Exercise directions:
After locating the line that contains "Page size: 1500x844." in the records below, write out exactly that line and each line after it through the one that contains "For every layout", and nothing else.

Working data:
+ + +

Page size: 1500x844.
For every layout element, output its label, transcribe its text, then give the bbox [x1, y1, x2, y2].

+ + +

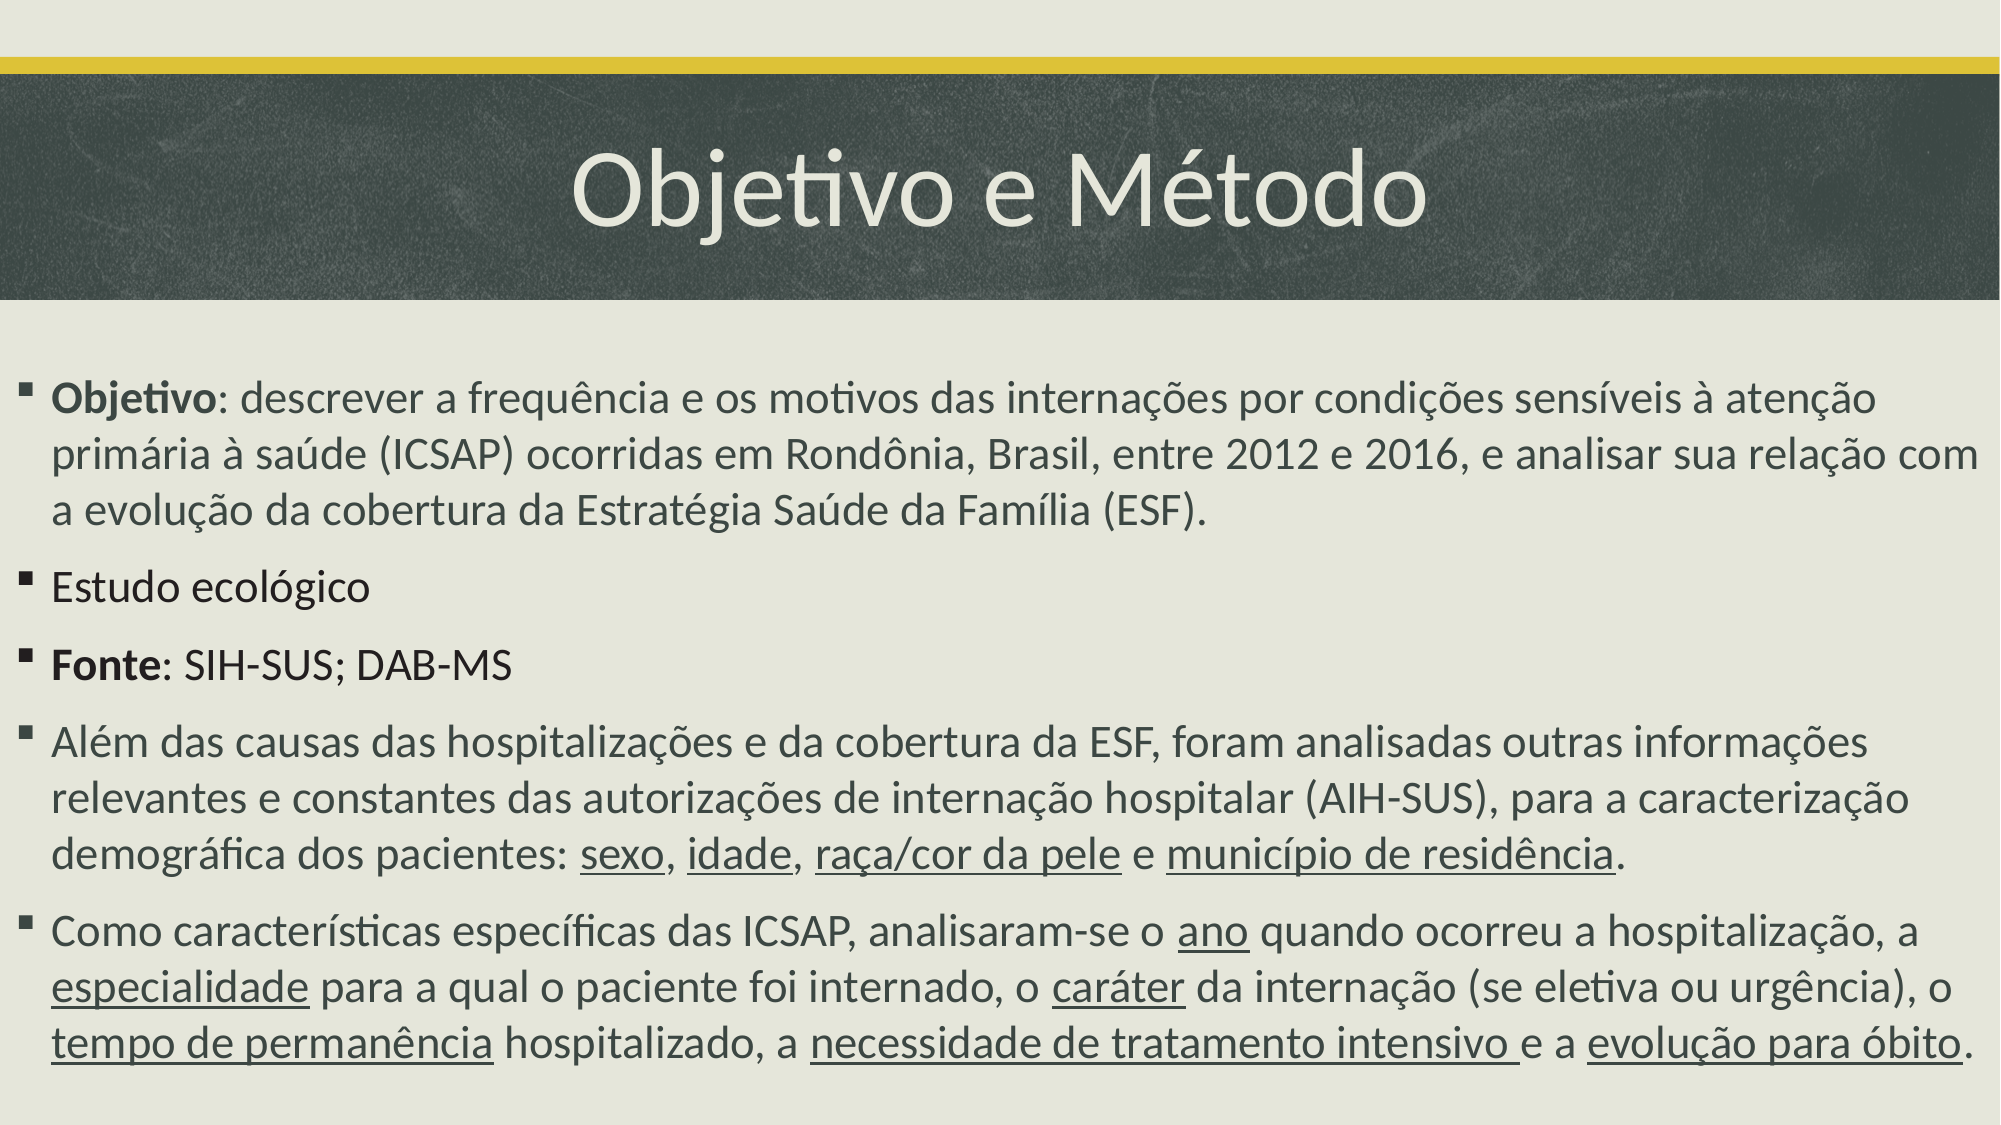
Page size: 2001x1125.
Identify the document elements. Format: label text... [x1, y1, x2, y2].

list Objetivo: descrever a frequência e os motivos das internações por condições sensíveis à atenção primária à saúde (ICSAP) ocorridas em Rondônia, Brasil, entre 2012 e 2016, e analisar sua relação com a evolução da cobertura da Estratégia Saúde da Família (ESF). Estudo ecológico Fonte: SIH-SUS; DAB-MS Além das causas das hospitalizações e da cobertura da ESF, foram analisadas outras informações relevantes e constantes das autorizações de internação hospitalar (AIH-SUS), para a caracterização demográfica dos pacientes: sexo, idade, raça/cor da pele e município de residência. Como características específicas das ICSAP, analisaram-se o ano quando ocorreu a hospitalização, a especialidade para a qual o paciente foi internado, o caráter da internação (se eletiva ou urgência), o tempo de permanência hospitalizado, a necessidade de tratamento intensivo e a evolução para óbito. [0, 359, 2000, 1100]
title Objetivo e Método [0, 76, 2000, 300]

+ + +

Answer area:
Page size: 1500x844.
For every layout element, output its label, transcribe its text, then give the bbox [x1, y1, x2, y2].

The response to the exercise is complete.